[TEXT SHOWN]
Re: WireFormat of Flight SchemaResult and Flight FlightInfo's Schema

Posted by Nate Bauernfeind <na...@deephaven.io>.
David, do you mind assigning to me? I'll get a PR up within the next two
days. The JIRA username is 'nbauernfeind'.

On Mon, Jul 26, 2021 at 8:41 AM David Li <li...@apache.org> wrote:

> I filed ARROW-13449 for this, thanks for the clarification.
>
> -David
>
> On Mon, Jul 26, 2021, at 10:25, Wes McKinney wrote:
> > IIRC, we did intend to encapsulate the Schema in an IPC message.
> > Updating the docs / comments in the Flight.proto is the right thing to
> > do.

[PROBLEMS]
1. In the Flight schema thread, what JIRA username does Nate Bauernfeind give?
2. Please reproduce the records from the line with "yellow trapezoid: moved 1 px right, 1 px down" up to and including the final line of the records, leaving out the pictures.

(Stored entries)
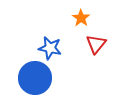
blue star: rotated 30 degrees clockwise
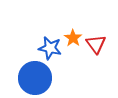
orange star: moved 8 px left, 20 px down
red triangle: rotated 15 degrees counterclockwise
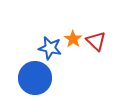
orange star: moved 1 px down
red triangle: moved 3 px up; rotated 10 degrees counterclockwise
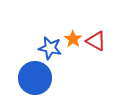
red triangle: rotated 15 degrees counterclockwise
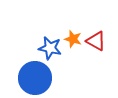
orange star: rotated 18 degrees counterclockwise
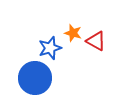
orange star: moved 6 px up
blue star: rotated 30 degrees counterclockwise
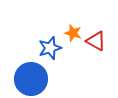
blue circle: moved 4 px left, 1 px down
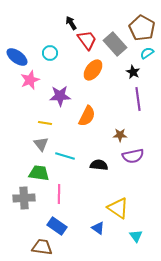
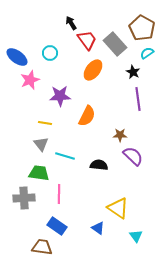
purple semicircle: rotated 125 degrees counterclockwise
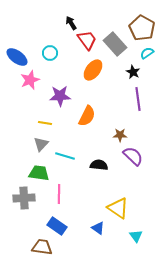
gray triangle: rotated 21 degrees clockwise
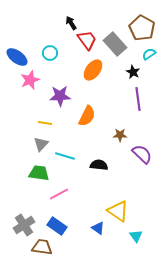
cyan semicircle: moved 2 px right, 1 px down
purple semicircle: moved 9 px right, 2 px up
pink line: rotated 60 degrees clockwise
gray cross: moved 27 px down; rotated 30 degrees counterclockwise
yellow triangle: moved 3 px down
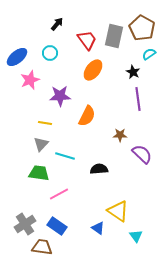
black arrow: moved 14 px left, 1 px down; rotated 72 degrees clockwise
gray rectangle: moved 1 px left, 8 px up; rotated 55 degrees clockwise
blue ellipse: rotated 75 degrees counterclockwise
black semicircle: moved 4 px down; rotated 12 degrees counterclockwise
gray cross: moved 1 px right, 1 px up
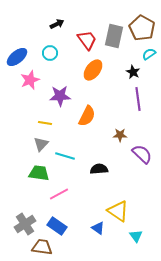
black arrow: rotated 24 degrees clockwise
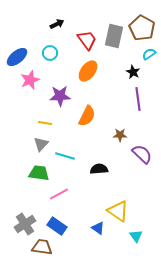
orange ellipse: moved 5 px left, 1 px down
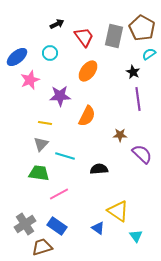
red trapezoid: moved 3 px left, 3 px up
brown trapezoid: rotated 25 degrees counterclockwise
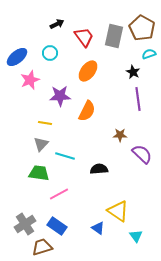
cyan semicircle: rotated 16 degrees clockwise
orange semicircle: moved 5 px up
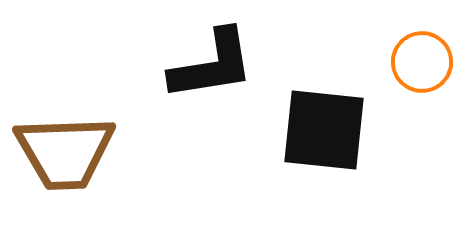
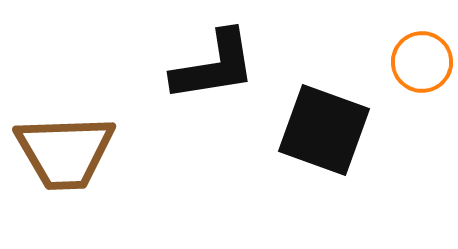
black L-shape: moved 2 px right, 1 px down
black square: rotated 14 degrees clockwise
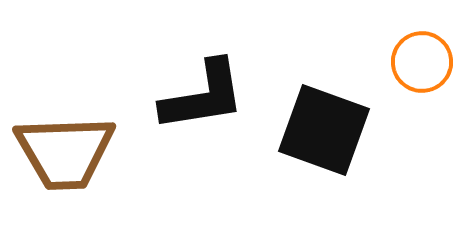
black L-shape: moved 11 px left, 30 px down
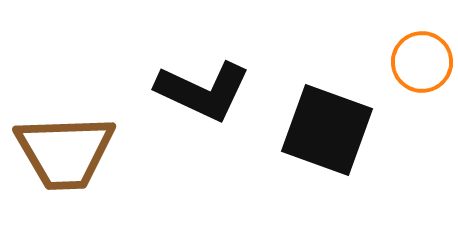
black L-shape: moved 5 px up; rotated 34 degrees clockwise
black square: moved 3 px right
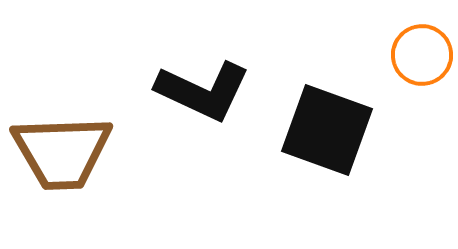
orange circle: moved 7 px up
brown trapezoid: moved 3 px left
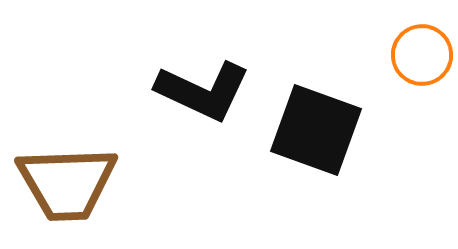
black square: moved 11 px left
brown trapezoid: moved 5 px right, 31 px down
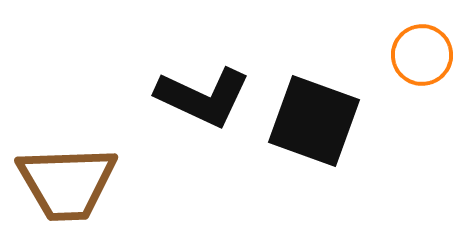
black L-shape: moved 6 px down
black square: moved 2 px left, 9 px up
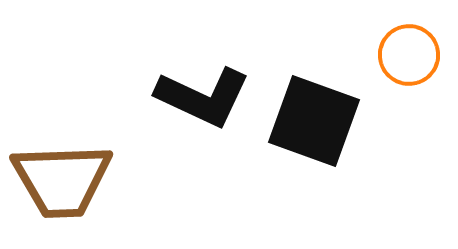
orange circle: moved 13 px left
brown trapezoid: moved 5 px left, 3 px up
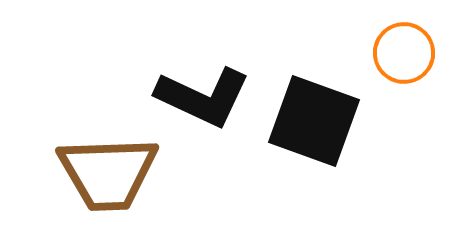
orange circle: moved 5 px left, 2 px up
brown trapezoid: moved 46 px right, 7 px up
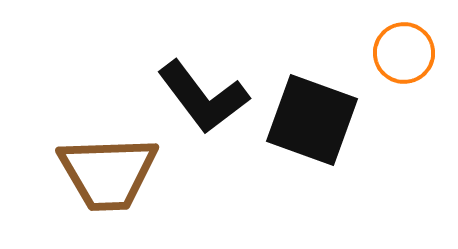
black L-shape: rotated 28 degrees clockwise
black square: moved 2 px left, 1 px up
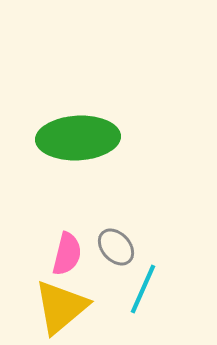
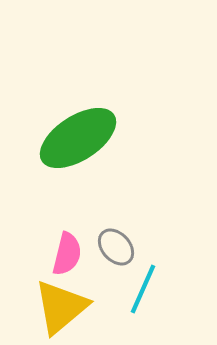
green ellipse: rotated 30 degrees counterclockwise
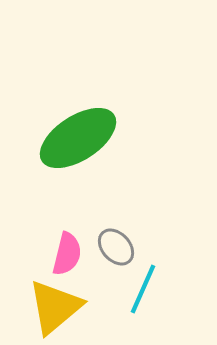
yellow triangle: moved 6 px left
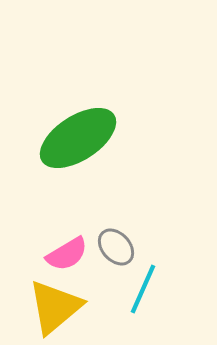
pink semicircle: rotated 45 degrees clockwise
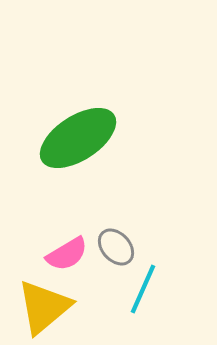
yellow triangle: moved 11 px left
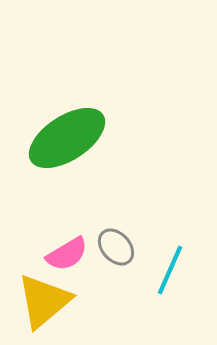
green ellipse: moved 11 px left
cyan line: moved 27 px right, 19 px up
yellow triangle: moved 6 px up
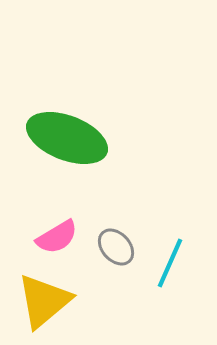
green ellipse: rotated 54 degrees clockwise
pink semicircle: moved 10 px left, 17 px up
cyan line: moved 7 px up
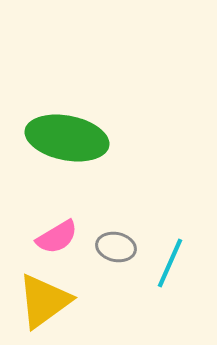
green ellipse: rotated 10 degrees counterclockwise
gray ellipse: rotated 36 degrees counterclockwise
yellow triangle: rotated 4 degrees clockwise
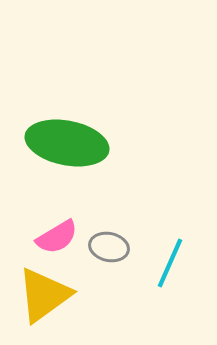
green ellipse: moved 5 px down
gray ellipse: moved 7 px left
yellow triangle: moved 6 px up
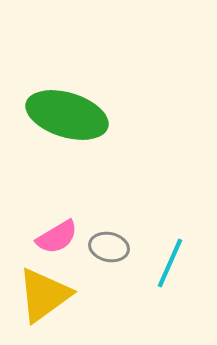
green ellipse: moved 28 px up; rotated 6 degrees clockwise
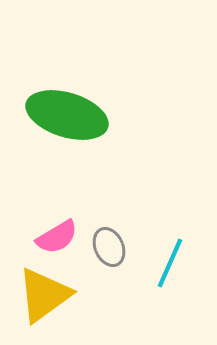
gray ellipse: rotated 54 degrees clockwise
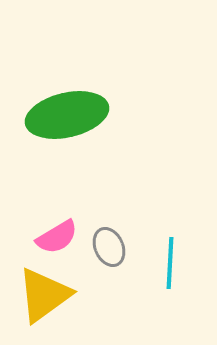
green ellipse: rotated 30 degrees counterclockwise
cyan line: rotated 21 degrees counterclockwise
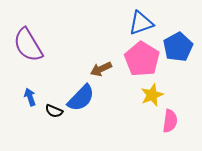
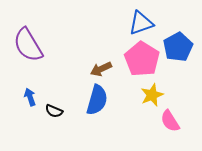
blue semicircle: moved 16 px right, 2 px down; rotated 28 degrees counterclockwise
pink semicircle: rotated 140 degrees clockwise
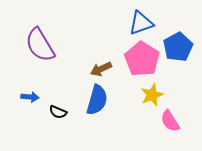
purple semicircle: moved 12 px right
blue arrow: rotated 114 degrees clockwise
black semicircle: moved 4 px right, 1 px down
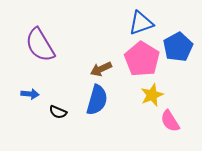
blue arrow: moved 3 px up
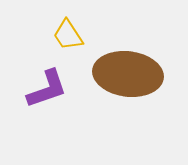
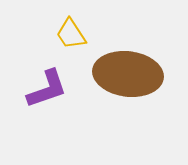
yellow trapezoid: moved 3 px right, 1 px up
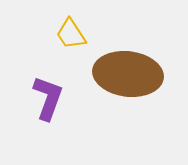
purple L-shape: moved 1 px right, 9 px down; rotated 51 degrees counterclockwise
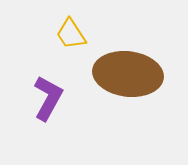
purple L-shape: rotated 9 degrees clockwise
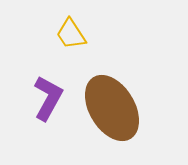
brown ellipse: moved 16 px left, 34 px down; rotated 52 degrees clockwise
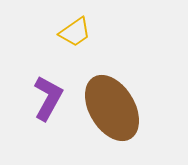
yellow trapezoid: moved 4 px right, 2 px up; rotated 92 degrees counterclockwise
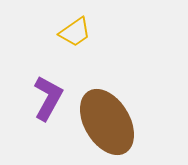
brown ellipse: moved 5 px left, 14 px down
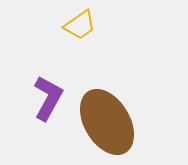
yellow trapezoid: moved 5 px right, 7 px up
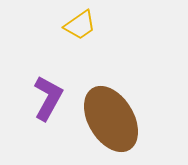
brown ellipse: moved 4 px right, 3 px up
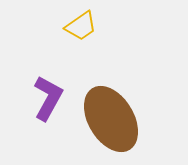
yellow trapezoid: moved 1 px right, 1 px down
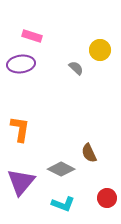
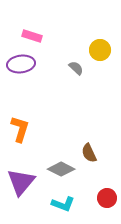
orange L-shape: rotated 8 degrees clockwise
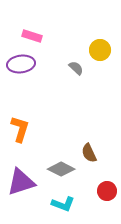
purple triangle: rotated 32 degrees clockwise
red circle: moved 7 px up
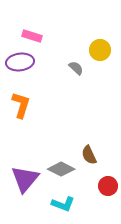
purple ellipse: moved 1 px left, 2 px up
orange L-shape: moved 1 px right, 24 px up
brown semicircle: moved 2 px down
purple triangle: moved 4 px right, 3 px up; rotated 32 degrees counterclockwise
red circle: moved 1 px right, 5 px up
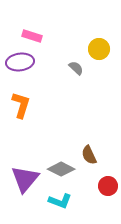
yellow circle: moved 1 px left, 1 px up
cyan L-shape: moved 3 px left, 3 px up
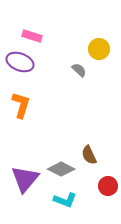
purple ellipse: rotated 28 degrees clockwise
gray semicircle: moved 3 px right, 2 px down
cyan L-shape: moved 5 px right, 1 px up
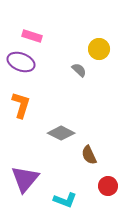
purple ellipse: moved 1 px right
gray diamond: moved 36 px up
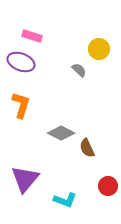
brown semicircle: moved 2 px left, 7 px up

[EXPECTED OUTPUTS]
1. 'nbauernfeind'

2.
yellow trapezoid: moved 1 px right, 1 px down
orange L-shape: rotated 8 degrees clockwise
purple triangle: rotated 32 degrees clockwise
red circle: moved 7 px up
purple ellipse: moved 1 px left, 2 px up
orange L-shape: moved 1 px right, 24 px up
brown semicircle: moved 2 px down
purple triangle: moved 4 px right, 3 px up; rotated 32 degrees counterclockwise
red circle: moved 1 px right, 5 px up
yellow circle: moved 1 px left, 1 px up
cyan L-shape: moved 3 px left, 3 px up
purple ellipse: rotated 28 degrees clockwise
gray semicircle: moved 3 px right, 2 px down
cyan L-shape: moved 5 px right, 1 px up
purple ellipse: moved 1 px right
gray diamond: moved 36 px up
brown semicircle: moved 2 px left, 7 px up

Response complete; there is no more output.